His play airs out all of those debates, but it wears all that baggage lightly and with style. I was going to write about 1979 anyway, as an oddity, but after my conversation with Healey I watched a performance of GCTC’s production of 1979, and I was utterly charmed. It’s genuinely funny, literate and highly entertaining. It’s cheerfully relaxed about its allegiance to historical truth—things happen in the play that didn’t happen in real life and, indeed, couldn’t have—but what’s most impressive is that it’s sympathetic and perceptive, not just toward Clark, but to politicians in general.

The shorthand view of Clark—certainly the conclusion I came to when I covered him from 1998 to 2002—is that he’s a political version of Ed Wood, the fabulously inept film director Tim Burton dramatized in his movie of the same name. The thing about Ed Wood isn’t that he was a bad filmmaker, it’s that he desperately loved cinema and still couldn’t do it. Same deal with Clark.

Healey airs out that view of Clark. Allies and enemies both wonder how he could possibly make some of the decisions he makes. But he also punctures it, especially during a long scene with Pierre Trudeau, whose towering self-regard keeps him from noticing that he keeps plagiarizing his insights from Clark. Healey also allows for the possibility that Clark was simply too fine a man to fit into Ottawa’s sordid ways. The ambassador for that viewpoint is Healey’s McTeer, never more fascinated by Clark than when he won’t do what everyone thinks he should.

But frankly, I was expecting a sympathetic view of Clark. What’s more surprising is that Healey also airs and respects the arguments for a more strongly ideological conservatism of the kind that Clark often fought, and to which he eventually lost. This play isn’t a polemic or an apology. It pays all of its characters, even the most broadly comic, the compliment of hearing them out.

Healey’s play relies at times on Jeffrey Simpson’s masterful book about the Clark government, Discipline of Power (“It’s really the handbook”) when he isn’t gleefully chucking all allegiance to any historical fact. (This is art, after all, not a documentary.) But a long scene near the end, featuring Clark and—and —well, and a surprising young visitor, is strongly informed by Chapters 2 and 8 of my own last book, The Longer I’m Prime Minister. Healey is after much more than a cut-and-paste job: He reaches conclusions from my own writing that hadn’t occurred to me, and he keeps it all light and true to his story.

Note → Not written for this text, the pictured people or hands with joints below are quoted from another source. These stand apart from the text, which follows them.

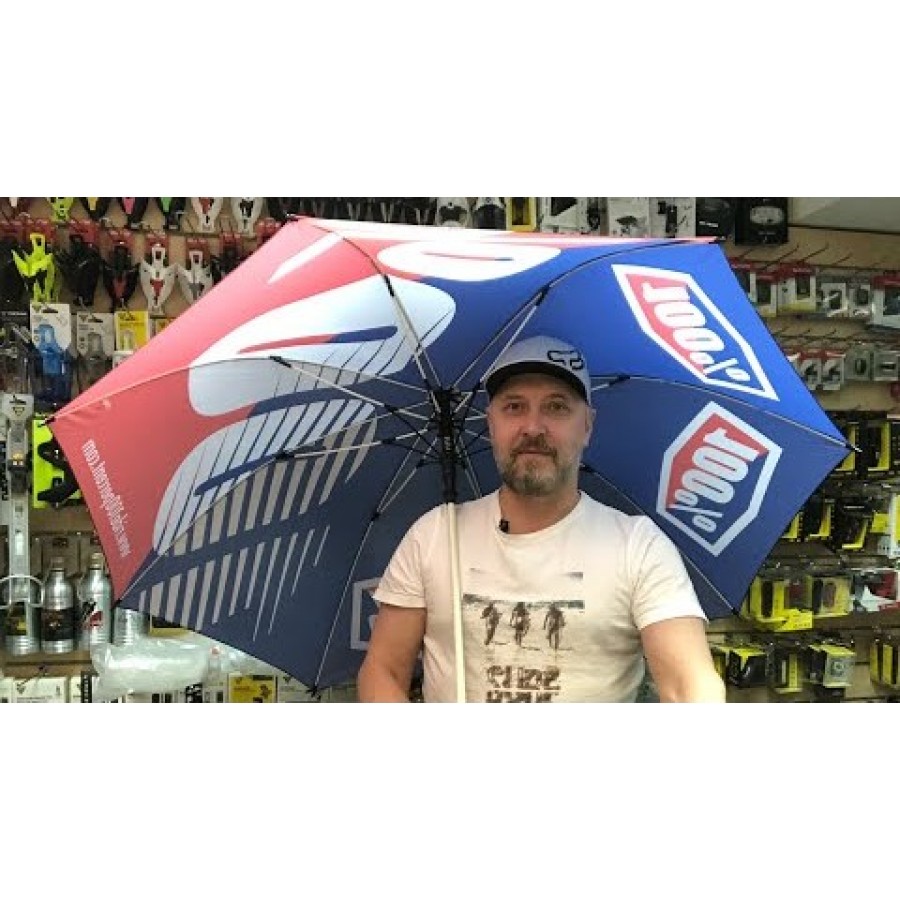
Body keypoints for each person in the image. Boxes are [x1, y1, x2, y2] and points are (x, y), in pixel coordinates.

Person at [357, 334, 727, 703]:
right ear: (491, 424)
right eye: (514, 407)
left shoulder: (638, 546)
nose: (533, 427)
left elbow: (689, 685)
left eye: (556, 407)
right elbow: (383, 670)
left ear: (587, 426)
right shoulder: (435, 535)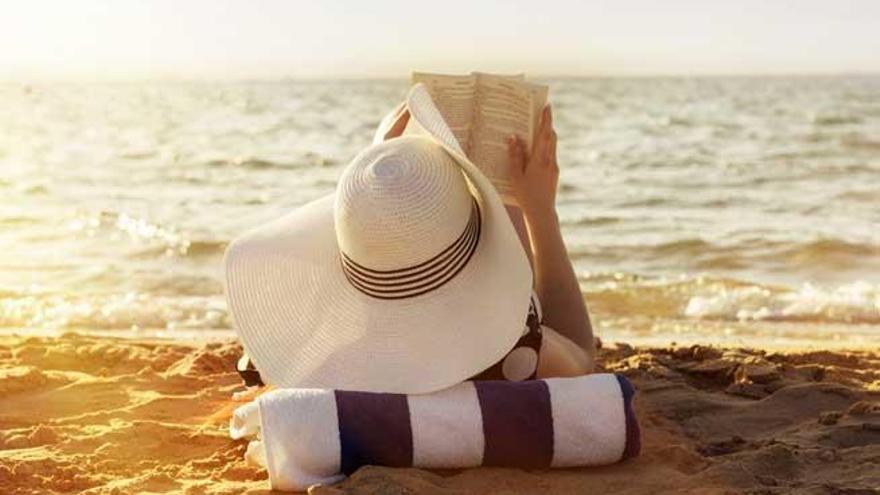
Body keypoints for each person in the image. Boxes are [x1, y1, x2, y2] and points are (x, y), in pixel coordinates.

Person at [225, 84, 594, 395]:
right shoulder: (516, 349)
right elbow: (581, 357)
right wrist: (540, 212)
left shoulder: (327, 362)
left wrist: (379, 167)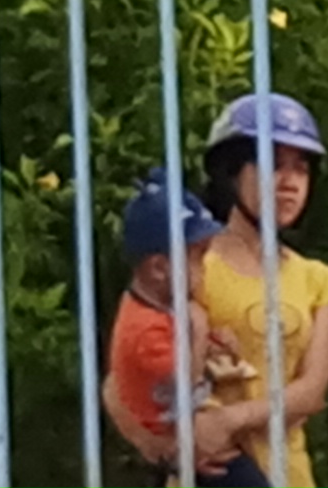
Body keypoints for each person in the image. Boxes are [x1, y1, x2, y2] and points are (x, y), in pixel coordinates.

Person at [193, 91, 328, 488]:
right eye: (273, 165)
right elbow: (133, 377)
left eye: (301, 170)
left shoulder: (317, 280)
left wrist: (229, 420)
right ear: (231, 173)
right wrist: (169, 443)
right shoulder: (191, 268)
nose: (289, 183)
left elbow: (311, 391)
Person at [105, 177, 275, 486]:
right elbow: (185, 382)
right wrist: (199, 330)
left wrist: (214, 343)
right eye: (197, 256)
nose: (205, 266)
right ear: (159, 268)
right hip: (178, 443)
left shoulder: (159, 305)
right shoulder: (142, 330)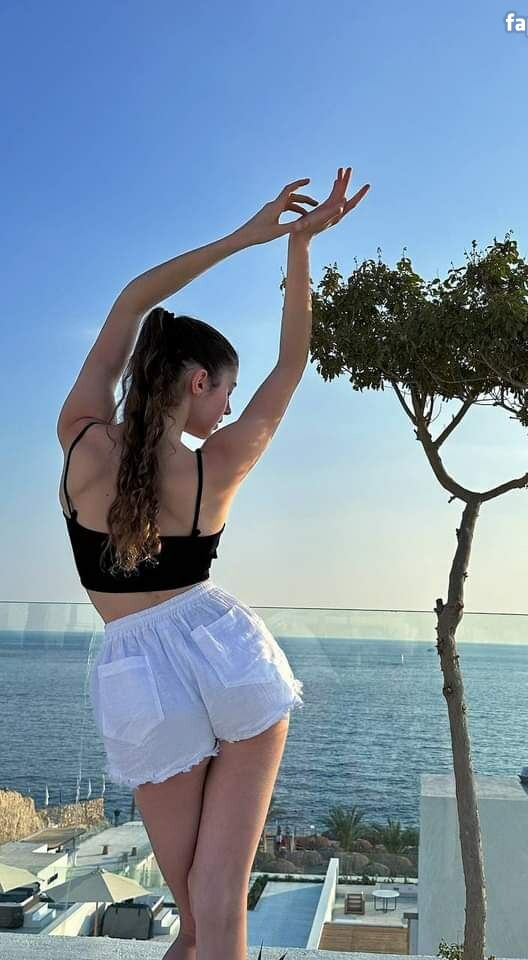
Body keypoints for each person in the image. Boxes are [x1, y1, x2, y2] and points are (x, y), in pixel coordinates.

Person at [56, 167, 370, 960]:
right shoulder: (214, 467)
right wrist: (297, 248)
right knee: (221, 906)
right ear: (198, 381)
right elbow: (292, 363)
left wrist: (244, 237)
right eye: (224, 390)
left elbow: (131, 302)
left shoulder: (82, 438)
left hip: (135, 677)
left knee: (196, 921)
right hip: (225, 650)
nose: (228, 406)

This is what I liked most about 1979: That it works as theatre, not that it rings Ottawa’s political bells. As Clark, Sanjay Talwar attempts few of his subject’s tics and mannerisms, but is persuasive as a man clinging to his convictions as the waters rise. All the other parts in the play—I counted 10—are split between two other actors. Marion Day is ribald as McTeer, scheming as Mulroney, oddly touching as the surprise visitor at the end. Kelly Wong’s Trudeau is a showstopper, his John Crosbie a foulmouthed and expert confection of physical comedy.

Does Healey have another political play in him? Maybe not. “The next play will be about mortality. That’s really all I know about it.”

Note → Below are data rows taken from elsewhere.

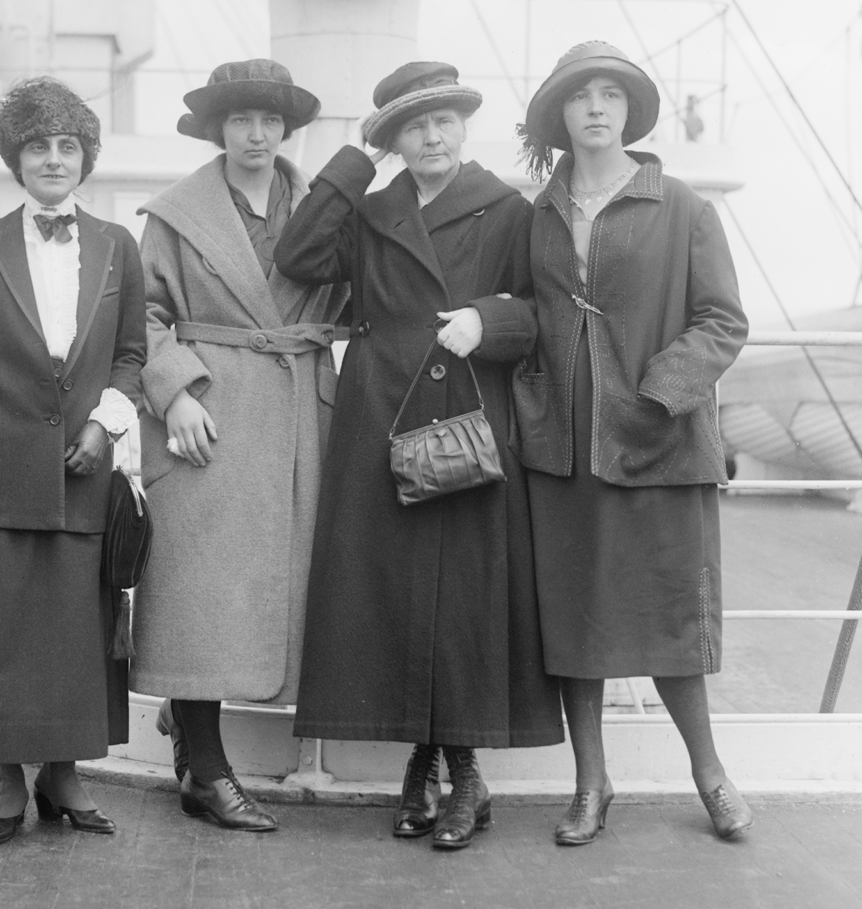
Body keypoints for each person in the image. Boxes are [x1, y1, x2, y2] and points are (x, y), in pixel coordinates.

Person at [273, 61, 564, 851]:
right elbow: (299, 257)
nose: (432, 136)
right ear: (392, 140)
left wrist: (487, 319)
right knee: (398, 592)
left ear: (464, 126)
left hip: (468, 415)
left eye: (443, 120)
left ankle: (462, 772)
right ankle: (421, 761)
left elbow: (541, 312)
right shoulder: (371, 210)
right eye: (413, 125)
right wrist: (352, 162)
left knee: (462, 597)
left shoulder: (507, 208)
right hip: (381, 415)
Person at [514, 41, 751, 844]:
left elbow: (722, 319)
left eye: (611, 95)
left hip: (659, 442)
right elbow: (523, 314)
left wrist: (660, 391)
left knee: (670, 619)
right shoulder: (537, 213)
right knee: (575, 623)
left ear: (627, 112)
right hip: (563, 450)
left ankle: (710, 774)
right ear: (562, 114)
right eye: (581, 96)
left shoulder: (682, 205)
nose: (596, 109)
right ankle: (591, 785)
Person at [0, 76, 146, 845]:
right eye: (38, 146)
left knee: (74, 625)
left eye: (67, 146)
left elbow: (133, 356)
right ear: (17, 159)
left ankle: (64, 771)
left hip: (81, 464)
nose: (53, 159)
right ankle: (6, 773)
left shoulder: (118, 245)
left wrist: (107, 426)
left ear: (86, 158)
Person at [130, 59, 348, 832]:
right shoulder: (176, 214)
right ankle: (207, 768)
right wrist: (176, 391)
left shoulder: (325, 206)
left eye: (268, 119)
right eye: (239, 120)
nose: (255, 134)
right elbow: (142, 314)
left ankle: (193, 738)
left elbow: (364, 295)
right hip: (207, 414)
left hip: (296, 408)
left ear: (287, 128)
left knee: (271, 584)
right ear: (216, 129)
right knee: (202, 589)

But any good play is really only about itself, or perhaps it’s really about everything. “Subject matter is secondary,” Healey said. “The play is something that happens in the room—between people on the stage, in the light, who mostly know what’s going to happen, and people in the seats in the dark who mostly don’t. Forging that relationship is incredibly difficult. Trying to figure out how to do it is something you could waste your life trying to achieve.”